## Material shown
^^^^

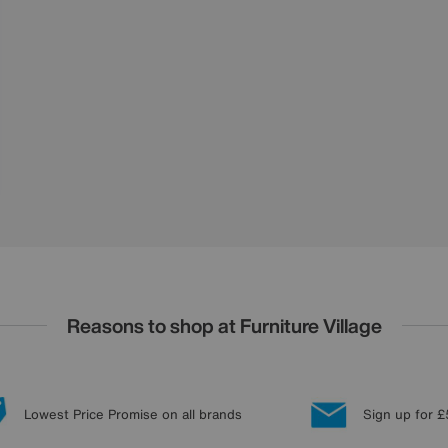
Reasons to shop at Furniture Village
Lowest Price Promise on all brands
Sign up for £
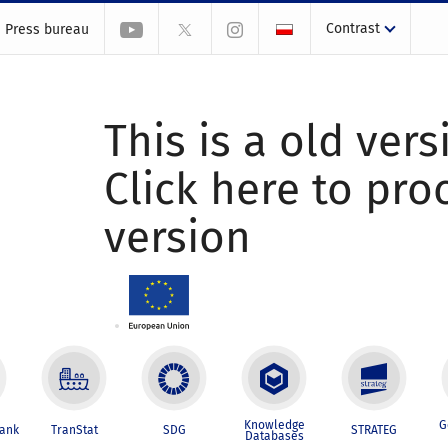
Contrast
Press bureau
This is a old vers
Click here to pr
version
Knowledge
G
Bank
TranStat
SDG
STRATEG
Databases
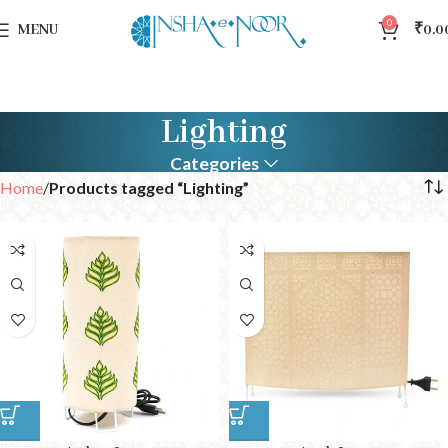
0
MENU
₹
0.0
Lighting
Categories
Home
Products tagged “Lighting”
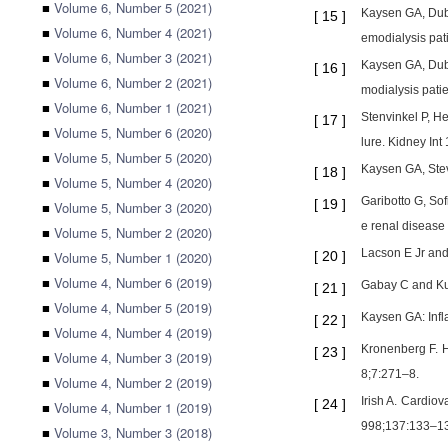
■
Volume 6, Number 5 (2021)
Kaysen GA, Dubi
[
15
]
■
Volume 6, Number 4 (2021)
emodialysis pat
■
Volume 6, Number 3 (2021)
Kaysen GA, Dubi
[
16
]
■
Volume 6, Number 2 (2021)
modialysis pati
■
Volume 6, Number 1 (2021)
Stenvinkel P, He
[
17
]
■
Volume 5, Number 6 (2020)
lure. Kidney In
■
Volume 5, Number 5 (2020)
Kaysen GA, Stev
[
18
]
■
Volume 5, Number 4 (2020)
Garibotto G, Sof
[
19
]
■
Volume 5, Number 3 (2020)
e renal disease
■
Volume 5, Number 2 (2020)
Lacson E Jr and
■
Volume 5, Number 1 (2020)
[
20
]
■
Volume 4, Number 6 (2019)
Gabay C and Kus
[
21
]
■
Volume 4, Number 5 (2019)
Kaysen GA: Infl
[
22
]
■
Volume 4, Number 4 (2019)
Kronenberg F. H
[
23
]
■
Volume 4, Number 3 (2019)
8;7:271–8.
■
Volume 4, Number 2 (2019)
Irish A. Cardiov
[
24
]
■
Volume 4, Number 1 (2019)
998;137:133–13
■
Volume 3, Number 3 (2018)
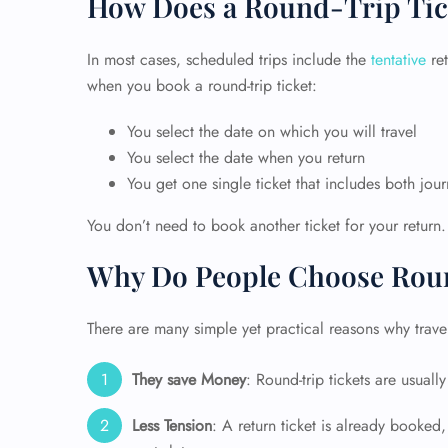
How Does a Round-Trip Tic
In most cases, scheduled trips include the
tentative
ret
when you book a round-trip ticket:
You select the date on which you will travel
You select the date when you return
You get one single ticket that includes both jou
You don’t need to book another ticket for your return.
Why Do People Choose Roun
There are many simple yet practical reasons why travele
They save Money
: Round-trip tickets are usual
Less Tension
: A return ticket is already booked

^^^^

## Exercise aim
Copy the records exactly as they appear, excluding images.

## Response to this exercise
Reasons to shop at Furniture Village
Lowest Price Promise on all brands
Sign up for £
Contrast
Press bureau
This is a old vers
Click here to pr
version
Knowledge
G
Bank
TranStat
SDG
STRATEG
Databases
0
MENU
₹
0.0
Lighting
Categories
Home
Products tagged “Lighting”
■
Volume 6, Number 5 (2021)
Kaysen GA, Dubi
[
15
]
■
Volume 6, Number 4 (2021)
emodialysis pat
■
Volume 6, Number 3 (2021)
Kaysen GA, Dubi
[
16
]
■
Volume 6, Number 2 (2021)
modialysis pati
■
Volume 6, Number 1 (2021)
Stenvinkel P, He
[
17
]
■
Volume 5, Number 6 (2020)
lure. Kidney In
■
Volume 5, Number 5 (2020)
Kaysen GA, Stev
[
18
]
■
Volume 5, Number 4 (2020)
Garibotto G, Sof
[
19
]
■
Volume 5, Number 3 (2020)
e renal disease
■
Volume 5, Number 2 (2020)
Lacson E Jr and
■
Volume 5, Number 1 (2020)
[
20
]
■
Volume 4, Number 6 (2019)
Gabay C and Kus
[
21
]
■
Volume 4, Number 5 (2019)
Kaysen GA: Infl
[
22
]
■
Volume 4, Number 4 (2019)
Kronenberg F. H
[
23
]
■
Volume 4, Number 3 (2019)
8;7:271–8.
■
Volume 4, Number 2 (2019)
Irish A. Cardiov
[
24
]
■
Volume 4, Number 1 (2019)
998;137:133–13
■
Volume 3, Number 3 (2018)
How Does a Round-Trip Tic
In most cases, scheduled trips include the
tentative
ret
when you book a round-trip ticket:
You select the date on which you will travel
You select the date when you return
You get one single ticket that includes both jou
You don’t need to book another ticket for your return.
Why Do People Choose Roun
There are many simple yet practical reasons why travele
They save Money
: Round-trip tickets are usual
Less Tension
: A return ticket is already booked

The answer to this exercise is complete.